* _TRY IT_
Check every line of the entries for "Norman", and copy the lines that hold it.

[Saved entries]

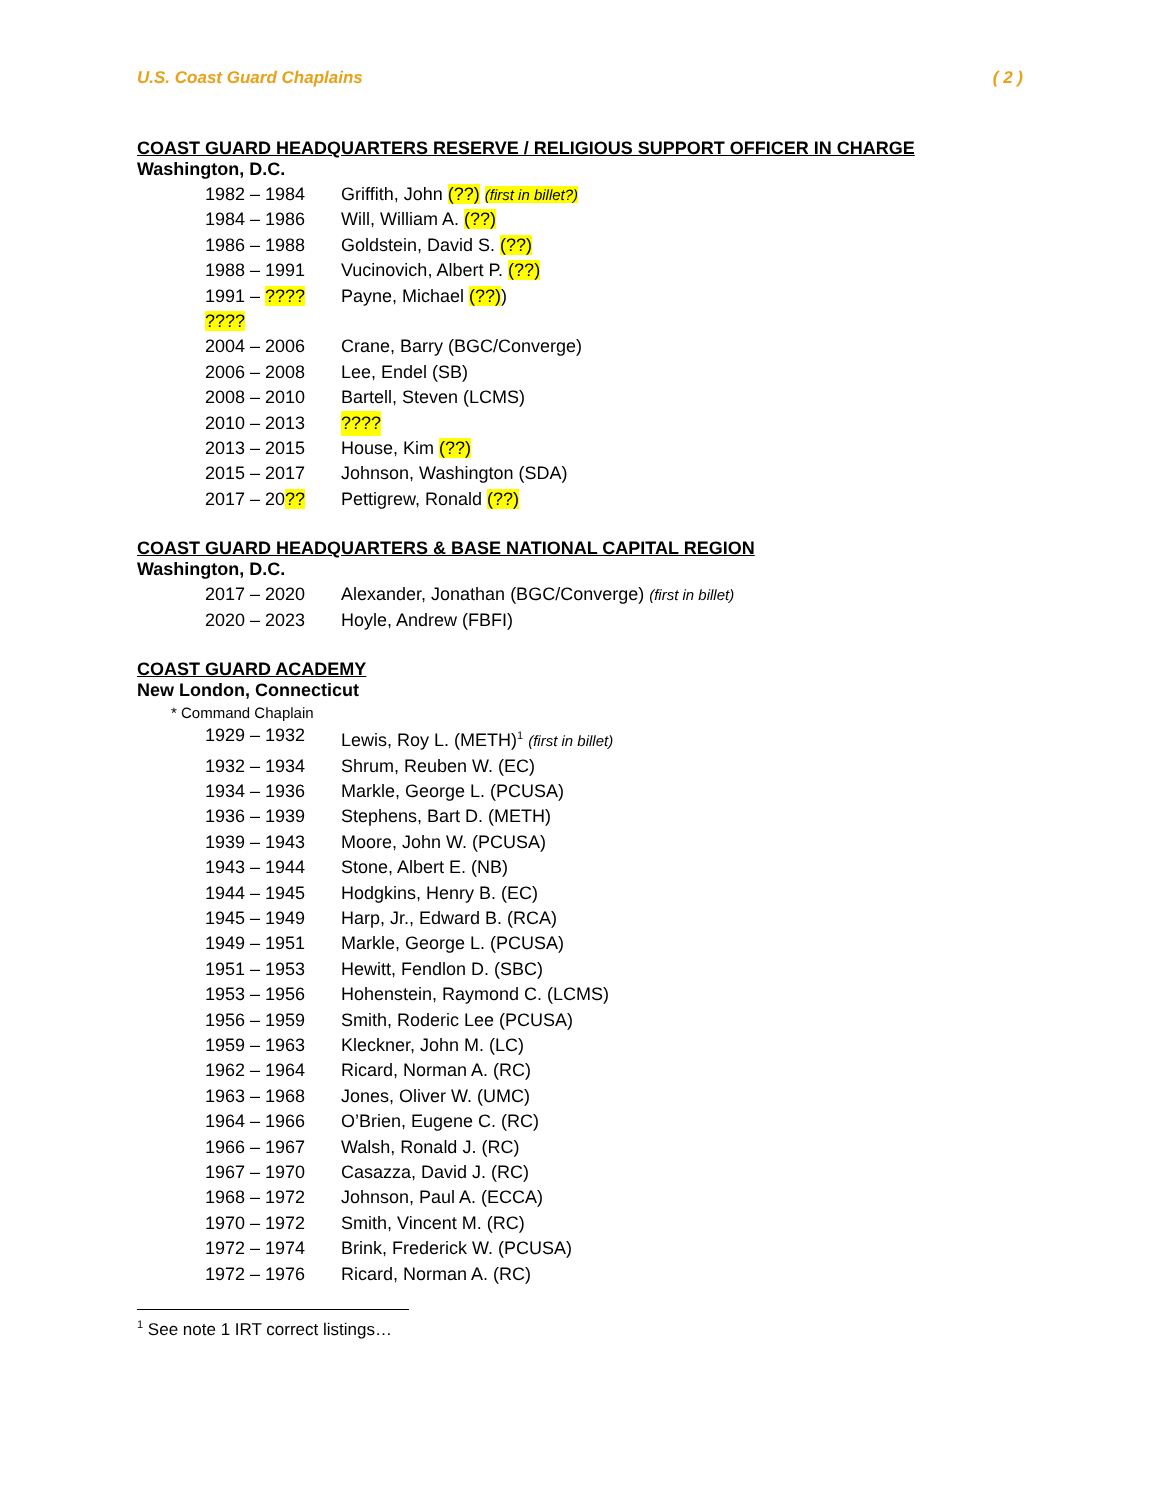U.S. Coast Guard Chaplains ( 2 )
COAST GUARD HEADQUARTERS RESERVE / RELIGIOUS SUPPORT OFFICER IN CHARGE
Washington, D.C.
1982 – 1984 Griffith, John (??) (first in billet?)
1984 – 1986 Will, William A. (??)
1986 – 1988 Goldstein, David S. (??)
1988 – 1991 Vucinovich, Albert P. (??)
1991 – ???? Payne, Michael (??))
????
2004 – 2006 Crane, Barry (BGC/Converge)
2006 – 2008 Lee, Endel (SB)
2008 – 2010 Bartell, Steven (LCMS)
2010 – 2013????
2013 – 2015 House, Kim (??)
2015 – 2017 Johnson, Washington (SDA)
2017 – 20?? Pettigrew, Ronald (??)
COAST GUARD HEADQUARTERS & BASE NATIONAL CAPITAL REGION
Washington, D.C.
2017 – 2020 Alexander, Jonathan (BGC/Converge) (first in billet)
2020 – 2023 Hoyle, Andrew (FBFI)
COAST GUARD ACADEMY
New London, Connecticut
* Command Chaplain
1929 – 1932 Lewis, Roy L. (METH)<sup>1</sup> (first in billet)
1932 – 1934 Shrum, Reuben W. (EC)
1934 – 1936 Markle, George L. (PCUSA)
1936 – 1939 Stephens, Bart D. (METH)
1939 – 1943 Moore, John W. (PCUSA)
1943 – 1944 Stone, Albert E. (NB)
1944 – 1945 Hodgkins, Henry B. (EC)
1945 – 1949 Harp, Jr., Edward B. (RCA)
1949 – 1951 Markle, George L. (PCUSA)
1951 – 1953 Hewitt, Fendlon D. (SBC)
1953 – 1956 Hohenstein, Raymond C. (LCMS)
1956 – 1959 Smith, Roderic Lee (PCUSA)
1959 – 1963 Kleckner, John M. (LC)
1962 – 1964 Ricard, Norman A. (RC)
1963 – 1968 Jones, Oliver W. (UMC)
1964 – 1966 O’Brien, Eugene C. (RC)
1966 – 1967 Walsh, Ronald J. (RC)
1967 – 1970 Casazza, David J. (RC)
1968 – 1972 Johnson, Paul A. (ECCA)
1970 – 1972 Smith, Vincent M. (RC)
1972 – 1974 Brink, Frederick W. (PCUSA)
1972 – 1976 Ricard, Norman A. (RC)
<sup>1</sup> See note 1 IRT correct listings…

* _ANSWER TO THIS TASK_
1962 – 1964 Ricard, Norman A. (RC)
1972 – 1976 Ricard, Norman A. (RC)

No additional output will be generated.